William Ernest, Baron de Bush (1861–1903) was a British chemist, pharmaceutical businessman, and the only Freiherr von Bush in the nobility of Saxe-Coburg-Gotha. He was the husband of opera singer Pauline Joran.

==Life==
William Ernest Bush was born in 1861 [his monument at Kensal Green says born 29 October 1860], in Hackney, London, the eldest son of William John Bush, the founder of W J Bush & Co Ltd, a London-based manufacturer of scents and flavourings, some for the pharmaceutical industry, founded in 1851 at Bishopsgate. After William John Bush died in 1889, he was succeeded by his son as head of the company.

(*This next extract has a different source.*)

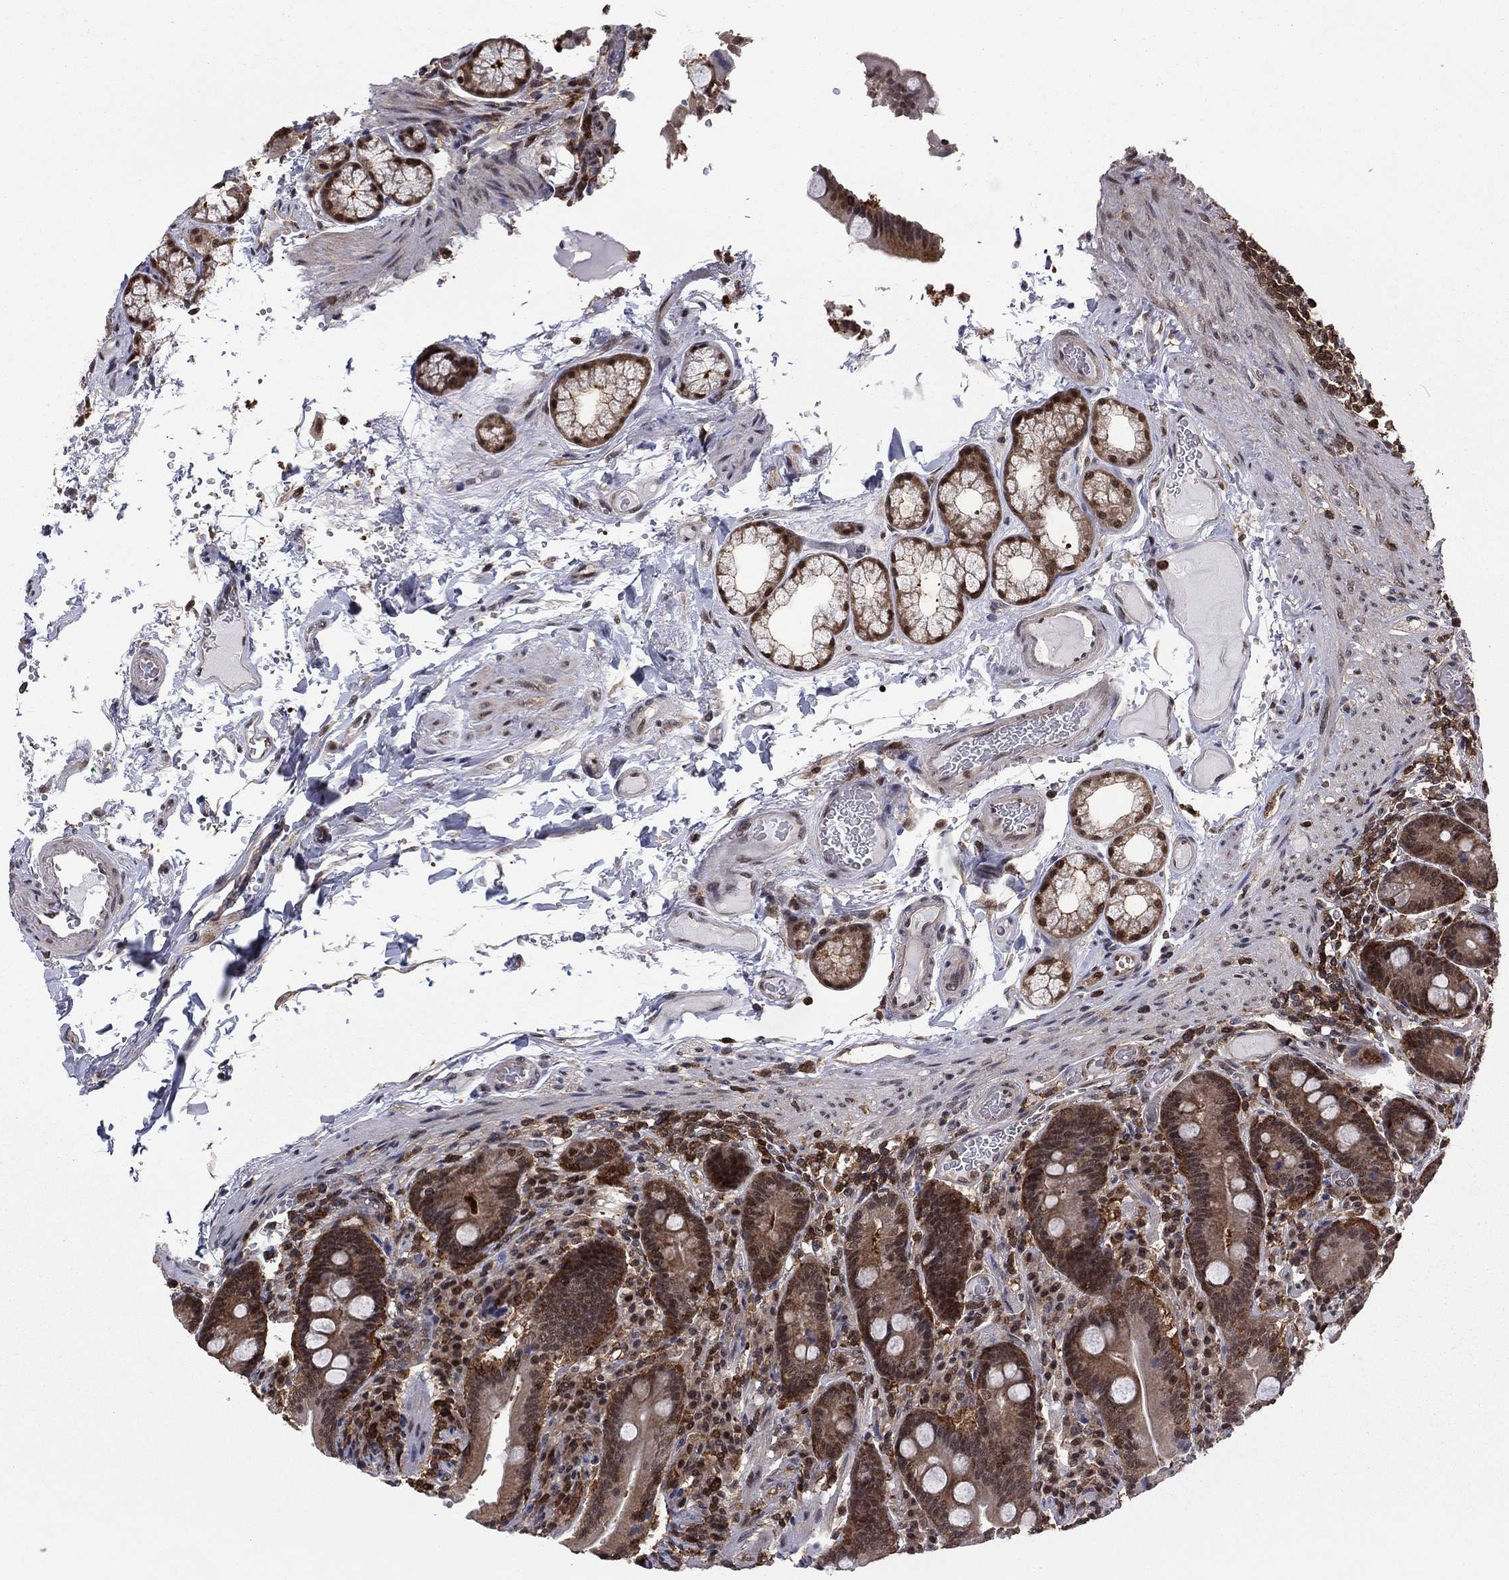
{"staining": {"intensity": "moderate", "quantity": ">75%", "location": "cytoplasmic/membranous"}, "tissue": "duodenum", "cell_type": "Glandular cells", "image_type": "normal", "snomed": [{"axis": "morphology", "description": "Normal tissue, NOS"}, {"axis": "topography", "description": "Duodenum"}], "caption": "High-magnification brightfield microscopy of normal duodenum stained with DAB (brown) and counterstained with hematoxylin (blue). glandular cells exhibit moderate cytoplasmic/membranous expression is present in approximately>75% of cells.", "gene": "PSMD2", "patient": {"sex": "female", "age": 62}}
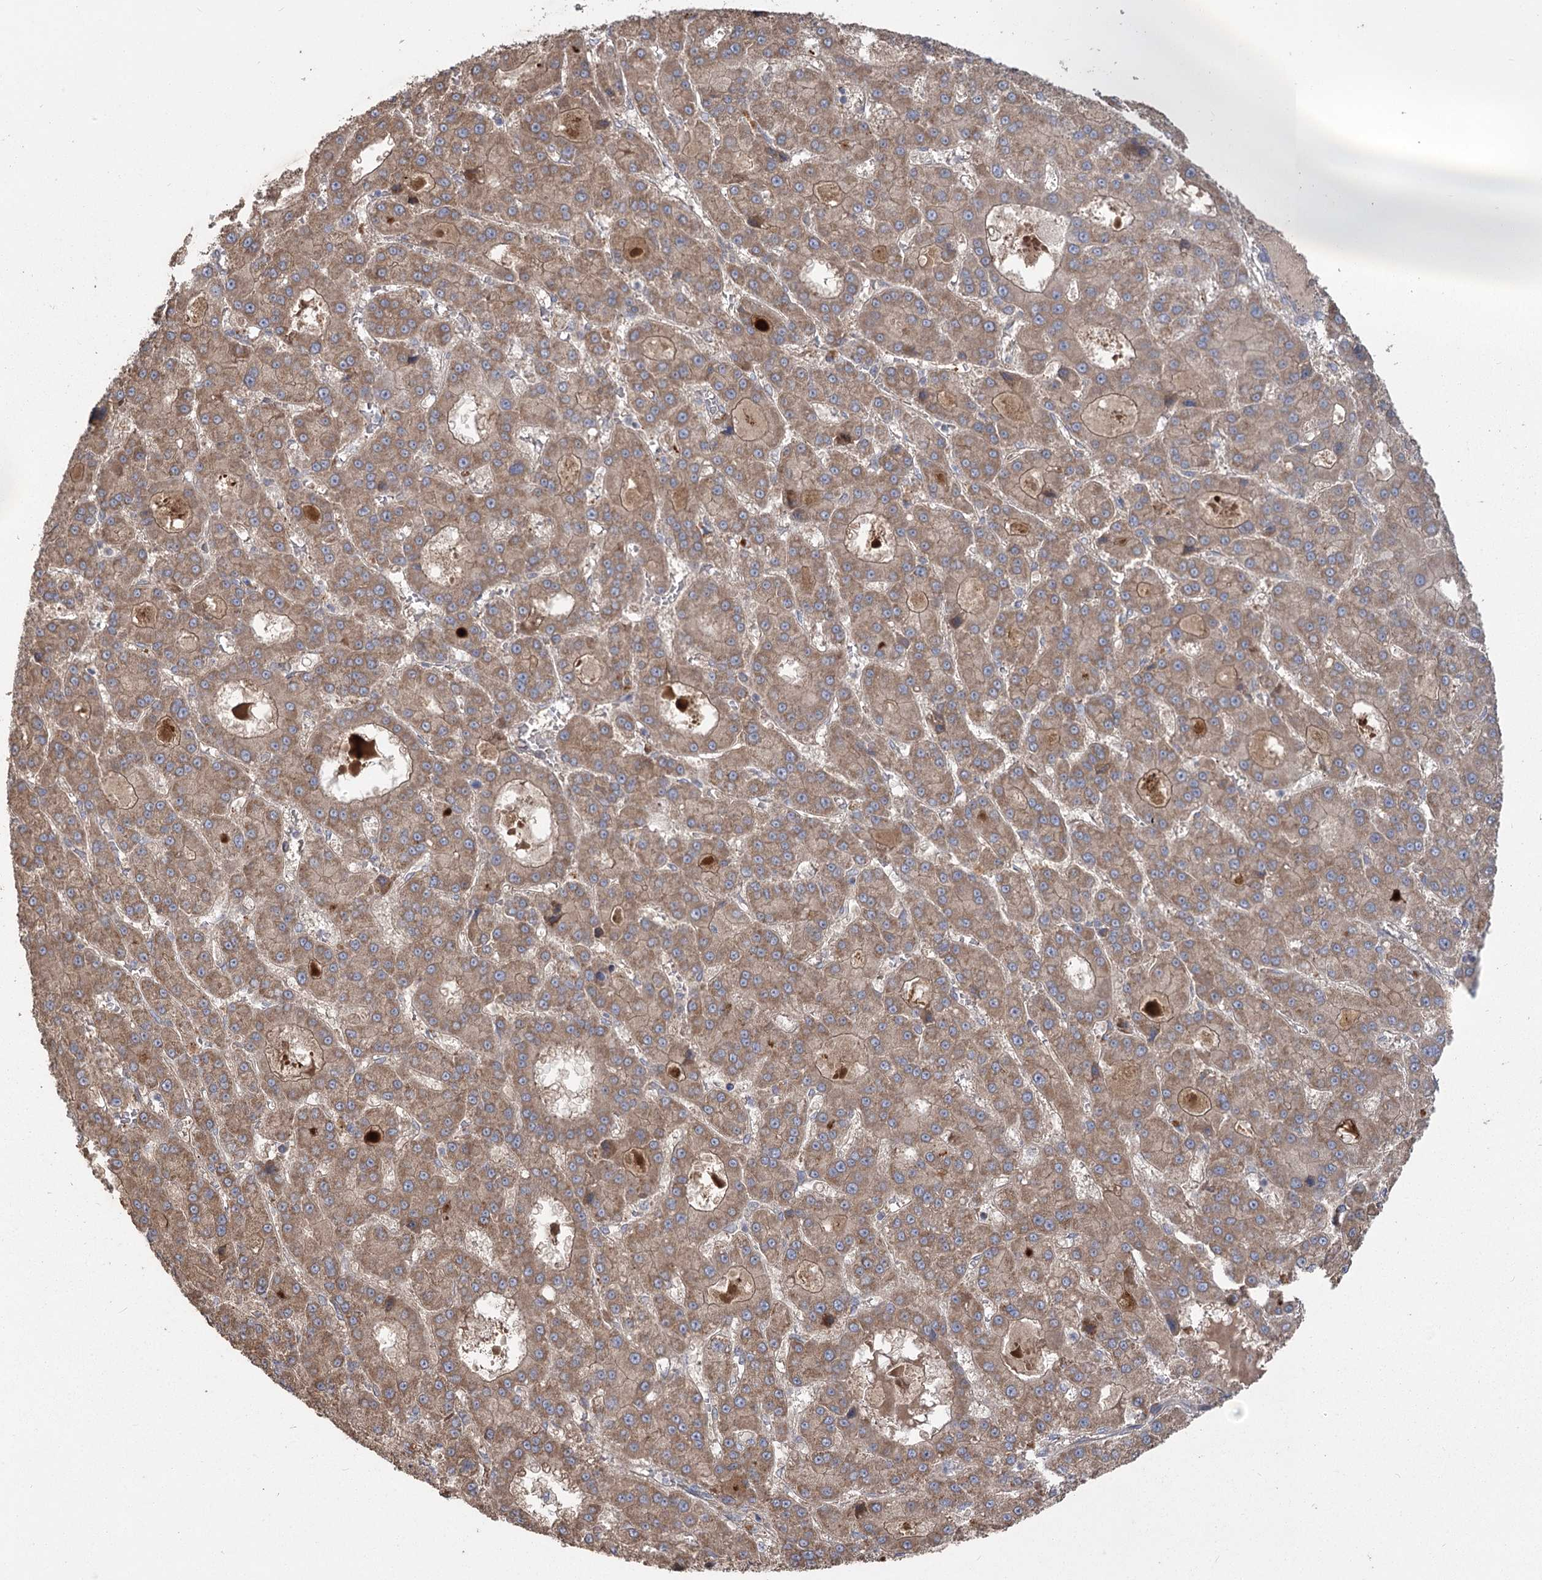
{"staining": {"intensity": "moderate", "quantity": ">75%", "location": "cytoplasmic/membranous"}, "tissue": "liver cancer", "cell_type": "Tumor cells", "image_type": "cancer", "snomed": [{"axis": "morphology", "description": "Carcinoma, Hepatocellular, NOS"}, {"axis": "topography", "description": "Liver"}], "caption": "The micrograph exhibits staining of liver cancer (hepatocellular carcinoma), revealing moderate cytoplasmic/membranous protein staining (brown color) within tumor cells. The staining was performed using DAB (3,3'-diaminobenzidine) to visualize the protein expression in brown, while the nuclei were stained in blue with hematoxylin (Magnification: 20x).", "gene": "RIN2", "patient": {"sex": "male", "age": 70}}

William Ernest Bush was a fellow of the Chemical Society of London. In his professional capacity he acted as the British Juror for Chemicals at the Antwerp International Exhibition in 1885. In 1888 he stood as the President of Chemical Section and was the British Representative on the Supreme Jury of the Brussels Exhibition in the same year. This led to his being granted the title of Freiherr (Baron) von Bush by Ernest II, Duke of Saxe-Coburg and Gotha in ducal letters patent dated 25 December 1889. The Baron de Bush was granted royal license to use his title in the United Kingdom on 29 July 1896.

==Marriage and Death==
On 6 December 1899, de Bush married Clara Pauline Joran (1870–1954), an American opera singer, daughter of Austrian-born Alois Anton Josef Albin Joran (1830-1901) later known in the USA as Louis Grund Joran of Freeport, Illinois, USA. They had one child, a daughter called Paulise Marie Louise.

On 24 July 1903, de Bush died after falling in front of an express train near Northampton while he and his wife were travelling up to Scotland. The title was declared to be extinct in 1910. However, Bush's daughter Paulise (1900–1975) became the Baroness de Bush, and was called "The Baby Baroness" due to being the youngest Baroness in England. As a Freiin, (the daughter of a Freiherr) Paulise had the right to be addressed as "Baroness", although this could not be passed to her descendants. Control of W J Bush & Co Ltd passed on to a younger brother, James Mortimer Bush (1863-1941).